I post too Much on Here!!
Jul 21, 2010
24,555
1,990
Sometimes it's difficult to see things from a video perspective when you're a photographer or vice-versa. It's also difficult on this forum for people to separate the sales issue and "might makes right" from the discussion of how/what/why video features are important and what makes a great stills/video hybrid camera.

No matter who sells more cameras, if you do some research and try to see things from a MILC video features perspective, you'll see that my points cannot be disputed.
I’m not disputing the merit of your points regarding uses of 4K, merely stating that they are not relevant to the majority. I’m more than happy to debate the merits of the bokeh on my 600/4L IS II, but I recognize that the majority of the market doesn’t give a hoot about such a niche lens.

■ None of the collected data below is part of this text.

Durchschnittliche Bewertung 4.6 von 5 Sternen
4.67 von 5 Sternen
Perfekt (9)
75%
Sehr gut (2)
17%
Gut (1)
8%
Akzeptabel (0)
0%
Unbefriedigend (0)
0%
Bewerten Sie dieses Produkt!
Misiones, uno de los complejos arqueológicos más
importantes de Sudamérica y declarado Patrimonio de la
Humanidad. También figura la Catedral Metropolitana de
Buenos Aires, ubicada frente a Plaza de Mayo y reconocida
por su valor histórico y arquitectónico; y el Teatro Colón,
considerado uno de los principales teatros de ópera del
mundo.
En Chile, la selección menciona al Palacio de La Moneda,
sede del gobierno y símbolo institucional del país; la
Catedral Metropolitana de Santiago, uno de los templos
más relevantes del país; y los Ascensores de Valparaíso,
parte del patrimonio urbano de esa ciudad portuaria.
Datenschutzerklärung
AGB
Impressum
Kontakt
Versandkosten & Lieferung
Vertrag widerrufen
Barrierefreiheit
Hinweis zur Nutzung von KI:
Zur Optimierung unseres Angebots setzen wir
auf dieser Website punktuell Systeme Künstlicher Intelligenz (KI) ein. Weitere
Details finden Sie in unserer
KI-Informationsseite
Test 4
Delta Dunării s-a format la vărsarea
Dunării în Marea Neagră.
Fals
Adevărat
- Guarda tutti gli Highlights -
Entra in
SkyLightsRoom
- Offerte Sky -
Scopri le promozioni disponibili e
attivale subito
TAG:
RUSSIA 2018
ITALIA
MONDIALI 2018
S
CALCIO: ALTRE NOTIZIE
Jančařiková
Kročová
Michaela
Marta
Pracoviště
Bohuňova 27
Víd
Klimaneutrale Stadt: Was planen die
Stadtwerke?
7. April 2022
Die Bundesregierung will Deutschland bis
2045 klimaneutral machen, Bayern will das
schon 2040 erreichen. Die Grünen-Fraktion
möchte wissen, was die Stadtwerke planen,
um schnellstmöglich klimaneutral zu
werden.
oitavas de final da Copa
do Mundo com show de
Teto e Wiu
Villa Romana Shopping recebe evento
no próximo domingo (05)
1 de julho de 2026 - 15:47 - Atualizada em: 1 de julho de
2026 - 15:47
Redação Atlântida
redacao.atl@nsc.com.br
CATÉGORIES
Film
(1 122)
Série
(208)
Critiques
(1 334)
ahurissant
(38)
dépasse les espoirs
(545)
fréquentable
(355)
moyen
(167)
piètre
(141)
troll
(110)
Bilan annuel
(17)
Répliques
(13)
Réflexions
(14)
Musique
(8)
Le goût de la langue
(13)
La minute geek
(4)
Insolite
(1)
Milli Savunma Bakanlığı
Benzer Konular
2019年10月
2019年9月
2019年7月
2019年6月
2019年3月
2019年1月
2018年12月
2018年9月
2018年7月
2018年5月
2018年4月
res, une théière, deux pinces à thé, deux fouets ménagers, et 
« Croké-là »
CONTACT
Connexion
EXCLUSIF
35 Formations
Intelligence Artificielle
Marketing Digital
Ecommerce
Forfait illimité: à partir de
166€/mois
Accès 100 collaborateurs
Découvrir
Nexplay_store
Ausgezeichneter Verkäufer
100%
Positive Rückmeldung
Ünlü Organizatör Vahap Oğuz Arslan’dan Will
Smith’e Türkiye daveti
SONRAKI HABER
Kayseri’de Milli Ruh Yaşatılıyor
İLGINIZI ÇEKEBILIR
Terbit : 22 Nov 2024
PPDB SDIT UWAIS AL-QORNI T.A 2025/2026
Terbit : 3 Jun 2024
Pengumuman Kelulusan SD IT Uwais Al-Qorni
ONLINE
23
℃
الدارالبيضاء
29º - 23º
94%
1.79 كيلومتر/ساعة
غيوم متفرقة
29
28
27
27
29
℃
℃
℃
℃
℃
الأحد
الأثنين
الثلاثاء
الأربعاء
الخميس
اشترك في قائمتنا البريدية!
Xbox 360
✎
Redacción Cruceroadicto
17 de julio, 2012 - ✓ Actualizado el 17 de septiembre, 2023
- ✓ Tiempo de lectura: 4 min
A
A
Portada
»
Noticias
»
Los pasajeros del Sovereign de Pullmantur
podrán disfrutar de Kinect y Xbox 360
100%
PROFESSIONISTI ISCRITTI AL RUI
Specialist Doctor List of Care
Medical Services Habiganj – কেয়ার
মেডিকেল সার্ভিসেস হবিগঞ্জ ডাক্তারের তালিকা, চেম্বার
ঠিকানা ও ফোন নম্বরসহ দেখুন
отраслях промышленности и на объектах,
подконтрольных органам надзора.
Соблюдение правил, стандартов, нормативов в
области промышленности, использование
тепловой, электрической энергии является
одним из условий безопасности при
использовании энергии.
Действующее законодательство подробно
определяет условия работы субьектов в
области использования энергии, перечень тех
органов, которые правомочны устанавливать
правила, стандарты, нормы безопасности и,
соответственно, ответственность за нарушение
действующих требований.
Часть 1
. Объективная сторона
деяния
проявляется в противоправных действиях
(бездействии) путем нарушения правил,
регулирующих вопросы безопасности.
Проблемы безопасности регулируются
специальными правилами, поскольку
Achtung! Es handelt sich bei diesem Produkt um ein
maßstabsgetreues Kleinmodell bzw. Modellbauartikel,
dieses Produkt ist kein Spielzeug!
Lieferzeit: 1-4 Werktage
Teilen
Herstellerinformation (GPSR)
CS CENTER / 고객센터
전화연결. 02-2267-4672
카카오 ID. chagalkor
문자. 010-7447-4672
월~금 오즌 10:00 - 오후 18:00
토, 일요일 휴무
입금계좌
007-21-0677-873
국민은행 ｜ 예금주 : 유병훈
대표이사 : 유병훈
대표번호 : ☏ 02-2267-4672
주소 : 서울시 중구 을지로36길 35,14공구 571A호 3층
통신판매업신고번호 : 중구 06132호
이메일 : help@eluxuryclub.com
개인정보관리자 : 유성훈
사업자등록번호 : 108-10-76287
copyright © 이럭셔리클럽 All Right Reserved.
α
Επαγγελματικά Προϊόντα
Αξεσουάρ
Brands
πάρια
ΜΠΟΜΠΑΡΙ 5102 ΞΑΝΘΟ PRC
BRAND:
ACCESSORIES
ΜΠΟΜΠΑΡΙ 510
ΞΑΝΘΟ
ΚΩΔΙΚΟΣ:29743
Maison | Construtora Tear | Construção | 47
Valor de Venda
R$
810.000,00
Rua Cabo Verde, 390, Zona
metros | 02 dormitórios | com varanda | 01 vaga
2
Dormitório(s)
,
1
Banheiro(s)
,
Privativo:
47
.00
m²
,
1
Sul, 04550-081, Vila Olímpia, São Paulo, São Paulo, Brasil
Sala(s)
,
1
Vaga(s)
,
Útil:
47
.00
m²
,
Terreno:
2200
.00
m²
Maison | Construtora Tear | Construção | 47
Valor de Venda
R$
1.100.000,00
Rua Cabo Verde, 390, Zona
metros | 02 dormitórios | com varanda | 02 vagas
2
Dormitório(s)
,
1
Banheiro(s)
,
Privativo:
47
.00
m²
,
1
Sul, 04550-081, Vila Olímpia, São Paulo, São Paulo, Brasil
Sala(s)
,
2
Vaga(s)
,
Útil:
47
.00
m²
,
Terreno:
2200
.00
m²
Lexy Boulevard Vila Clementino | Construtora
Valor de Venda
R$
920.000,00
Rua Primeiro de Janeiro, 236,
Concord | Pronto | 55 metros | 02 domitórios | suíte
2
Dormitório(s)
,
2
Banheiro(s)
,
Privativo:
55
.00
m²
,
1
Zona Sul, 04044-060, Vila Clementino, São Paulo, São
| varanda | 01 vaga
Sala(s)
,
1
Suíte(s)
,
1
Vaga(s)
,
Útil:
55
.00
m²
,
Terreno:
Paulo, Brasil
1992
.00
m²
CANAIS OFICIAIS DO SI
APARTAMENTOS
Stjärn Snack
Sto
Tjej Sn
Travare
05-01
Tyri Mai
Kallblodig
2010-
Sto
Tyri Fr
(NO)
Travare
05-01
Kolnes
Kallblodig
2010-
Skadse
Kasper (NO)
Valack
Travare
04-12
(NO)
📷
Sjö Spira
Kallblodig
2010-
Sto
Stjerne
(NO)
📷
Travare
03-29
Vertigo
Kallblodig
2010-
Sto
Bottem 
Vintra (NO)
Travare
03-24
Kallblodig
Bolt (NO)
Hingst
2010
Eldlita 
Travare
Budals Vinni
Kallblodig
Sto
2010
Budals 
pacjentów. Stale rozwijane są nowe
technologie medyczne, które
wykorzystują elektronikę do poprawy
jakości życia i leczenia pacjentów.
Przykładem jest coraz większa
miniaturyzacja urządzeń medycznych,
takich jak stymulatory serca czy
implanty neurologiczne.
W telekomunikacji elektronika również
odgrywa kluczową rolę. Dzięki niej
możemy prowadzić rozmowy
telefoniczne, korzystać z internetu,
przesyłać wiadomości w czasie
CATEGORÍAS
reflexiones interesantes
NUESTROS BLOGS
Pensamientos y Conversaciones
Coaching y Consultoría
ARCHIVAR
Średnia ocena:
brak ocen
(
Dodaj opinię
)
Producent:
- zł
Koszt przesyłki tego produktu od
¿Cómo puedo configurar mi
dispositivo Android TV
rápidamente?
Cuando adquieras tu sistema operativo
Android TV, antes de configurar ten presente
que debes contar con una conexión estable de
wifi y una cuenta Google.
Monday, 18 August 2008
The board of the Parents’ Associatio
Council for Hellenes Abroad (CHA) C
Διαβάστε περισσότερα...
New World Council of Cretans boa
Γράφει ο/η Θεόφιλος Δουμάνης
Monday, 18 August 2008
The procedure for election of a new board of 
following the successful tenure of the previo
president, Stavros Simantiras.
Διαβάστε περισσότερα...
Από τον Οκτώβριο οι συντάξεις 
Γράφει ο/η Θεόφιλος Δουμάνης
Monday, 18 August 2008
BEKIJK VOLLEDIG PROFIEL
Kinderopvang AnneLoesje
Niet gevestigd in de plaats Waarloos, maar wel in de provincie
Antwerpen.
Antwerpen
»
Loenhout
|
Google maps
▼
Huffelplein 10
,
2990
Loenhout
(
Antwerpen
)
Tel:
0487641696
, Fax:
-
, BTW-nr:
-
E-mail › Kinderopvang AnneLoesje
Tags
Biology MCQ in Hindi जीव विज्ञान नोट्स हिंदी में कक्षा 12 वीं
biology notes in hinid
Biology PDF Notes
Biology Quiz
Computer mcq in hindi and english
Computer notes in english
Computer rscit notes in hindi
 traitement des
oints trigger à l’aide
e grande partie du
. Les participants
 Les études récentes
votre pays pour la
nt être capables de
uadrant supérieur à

The point you were arguing against was essentially that ‘4K doesn’t matter to most people’, and the sales data support that point quite effectively.
 

QuisUtDeus

EOS 80D
Feb 20, 2019
115
80
I’m not disputing the merit of your points regarding uses of 4K, merely stating that they are not relevant to the majority. I’m more than happy to debate the merits of the bokeh on my 600/4L IS II, but I recognize that the majority of the market doesn’t give a hoot about such a niche lens.

The point you were arguing against was essentially that ‘4K doesn’t matter to most people’, and the sales data support that point quite effectively.
And even the people who claim that it matters to them... still hang out here complaining about their Canon gear instead of making the much-threatened jump to Sonikon or Fujympus. They'd still rather shoot Canon with all its supposed failings than the brands with the impressive spec sheets. Or they don't shoot Canon and still hang out here, which makes me wonder about their motivations.